--- Brano di lettura ---
◇ ◇ ◇ ◇ ◇

Qui, a Laterza, nel Parco del Marchese, dove le acque si dividono, in una sorta di svincolo tra Bari e Taranto, hanno collocato un impianto fotovoltaico sul tetto del serbatoio idrico. Che non impatta con l’ambiente. E che contribuisce a tutelarlo e a ridurre i costi di gestione. In un colpo solo.
Arrivati fino a qui, e in attesa di passare per Scanzano Jonico, il sito (mancato) delle scorie nucleari, ci si chiede come mai non esista una forza ambientalista in Italia e perché il Pd non scelga il tema dell’ambiente come un punto di attacco e non solo come un elemento di difesa contro gli interessi e le speculazioni. Come se la green economy nella politica italiana fosse difficile da tradurre.

Eppure Prestigiacomo è un ministro incerto al limite dell’inattività. Eppure l’acqua, con la cascata di firme raccolte anche da quasi tutti i circoli del Pd, e l’opposizione al nucleare, che diventerà presto un’urgenza, sarebbero due temi decisivi intorno ai quali non solo fare opposizione al governo attualmente in carica, ma costruire il futuro del nostro Paese. E ripensare anche la sua vocazione e le prospettive del suo tessuto produttivo.

◇ ◇ ◇ ◇ ◇

--- Cosa fare ---
In base al brano, spiega in una-tre frasi perché l'impianto fotovoltaico sul tetto del serbatoio idrico di Laterza rappresenta una scelta vantaggiosa. Le voci non hanno alcun legame con il brano.

--- Dati sui punti chiave del corpo o della mano ---
◇ ◇ ◇ ◇ ◇

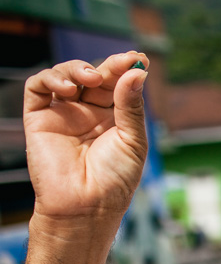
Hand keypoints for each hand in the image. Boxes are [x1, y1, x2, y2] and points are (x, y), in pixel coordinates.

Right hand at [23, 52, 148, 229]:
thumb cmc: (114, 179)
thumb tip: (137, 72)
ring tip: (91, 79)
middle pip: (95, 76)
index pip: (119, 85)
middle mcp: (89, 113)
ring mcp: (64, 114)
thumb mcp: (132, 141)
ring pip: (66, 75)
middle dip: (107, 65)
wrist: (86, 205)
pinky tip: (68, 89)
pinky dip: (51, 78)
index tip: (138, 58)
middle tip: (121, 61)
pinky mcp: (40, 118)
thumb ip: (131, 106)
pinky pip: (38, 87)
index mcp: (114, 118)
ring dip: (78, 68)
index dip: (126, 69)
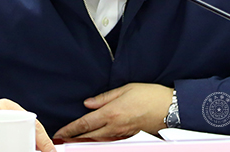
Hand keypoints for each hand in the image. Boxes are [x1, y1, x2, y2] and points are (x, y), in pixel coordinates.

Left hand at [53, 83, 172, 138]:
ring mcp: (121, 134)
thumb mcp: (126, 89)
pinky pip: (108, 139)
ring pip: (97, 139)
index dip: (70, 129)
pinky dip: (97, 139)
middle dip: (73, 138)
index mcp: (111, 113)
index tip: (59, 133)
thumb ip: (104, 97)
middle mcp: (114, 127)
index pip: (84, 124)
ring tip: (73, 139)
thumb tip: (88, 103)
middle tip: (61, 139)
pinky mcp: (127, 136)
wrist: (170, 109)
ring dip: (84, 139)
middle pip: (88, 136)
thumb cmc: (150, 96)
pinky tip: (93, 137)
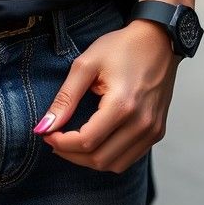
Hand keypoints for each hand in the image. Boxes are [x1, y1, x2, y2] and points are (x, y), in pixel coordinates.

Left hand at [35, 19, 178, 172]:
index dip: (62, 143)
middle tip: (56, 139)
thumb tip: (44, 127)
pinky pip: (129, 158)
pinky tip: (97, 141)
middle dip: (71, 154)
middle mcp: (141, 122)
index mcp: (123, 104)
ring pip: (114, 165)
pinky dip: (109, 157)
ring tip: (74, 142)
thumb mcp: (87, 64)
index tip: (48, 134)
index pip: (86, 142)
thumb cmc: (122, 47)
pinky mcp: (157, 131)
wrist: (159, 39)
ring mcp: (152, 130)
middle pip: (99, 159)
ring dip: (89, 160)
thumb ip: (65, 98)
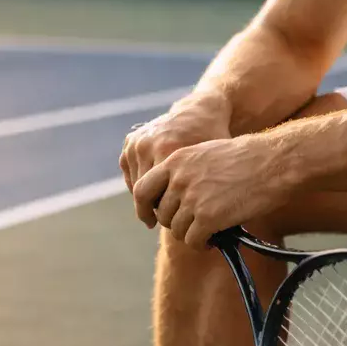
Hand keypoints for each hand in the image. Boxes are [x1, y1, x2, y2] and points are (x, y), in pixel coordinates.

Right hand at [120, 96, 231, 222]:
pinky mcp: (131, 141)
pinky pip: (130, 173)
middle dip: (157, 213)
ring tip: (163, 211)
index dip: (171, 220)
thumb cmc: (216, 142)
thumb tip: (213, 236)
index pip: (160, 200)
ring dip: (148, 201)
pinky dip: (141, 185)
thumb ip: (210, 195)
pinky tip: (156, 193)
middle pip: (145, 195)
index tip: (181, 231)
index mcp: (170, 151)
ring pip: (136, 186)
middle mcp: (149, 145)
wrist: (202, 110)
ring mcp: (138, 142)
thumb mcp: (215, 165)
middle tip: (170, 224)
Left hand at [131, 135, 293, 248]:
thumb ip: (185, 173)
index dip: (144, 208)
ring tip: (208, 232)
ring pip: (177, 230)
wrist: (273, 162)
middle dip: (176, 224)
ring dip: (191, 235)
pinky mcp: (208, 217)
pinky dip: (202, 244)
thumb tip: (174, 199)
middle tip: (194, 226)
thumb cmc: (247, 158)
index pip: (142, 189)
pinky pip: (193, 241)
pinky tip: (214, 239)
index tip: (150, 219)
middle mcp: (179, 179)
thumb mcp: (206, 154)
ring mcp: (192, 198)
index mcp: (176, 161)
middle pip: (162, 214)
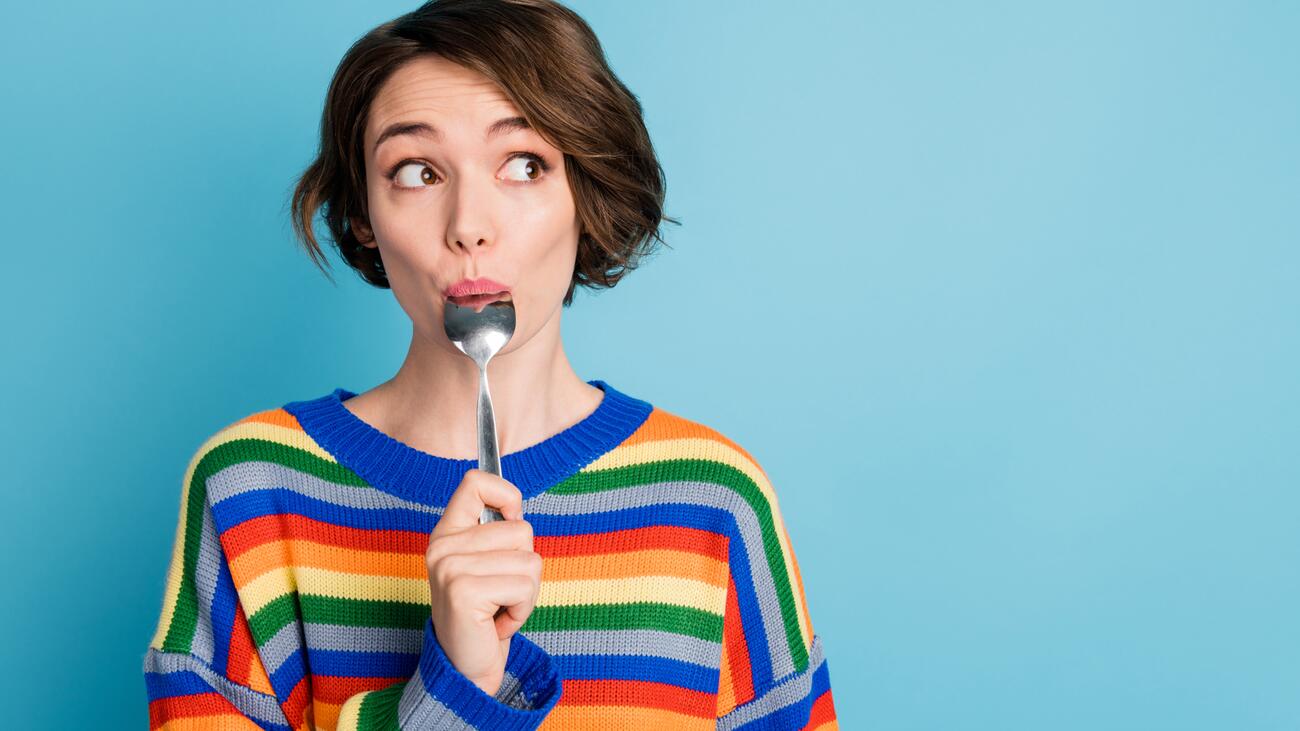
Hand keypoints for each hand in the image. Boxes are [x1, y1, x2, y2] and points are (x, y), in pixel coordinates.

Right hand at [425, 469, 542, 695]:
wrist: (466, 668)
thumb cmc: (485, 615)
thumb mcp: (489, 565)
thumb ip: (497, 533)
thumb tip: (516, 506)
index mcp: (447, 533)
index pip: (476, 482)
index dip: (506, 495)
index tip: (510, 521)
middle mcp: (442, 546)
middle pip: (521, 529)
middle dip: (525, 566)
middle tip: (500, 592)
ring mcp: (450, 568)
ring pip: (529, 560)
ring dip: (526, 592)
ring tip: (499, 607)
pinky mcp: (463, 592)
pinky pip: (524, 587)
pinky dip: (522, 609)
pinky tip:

◇ ◇ ◇ ◇ ◇

--- Spazio risposta ---
L'impianto non impatta con l'ambiente, contribuisce anzi a tutelarlo e riduce i costi di gestione. Ottiene tutti questi risultati in un colpo solo.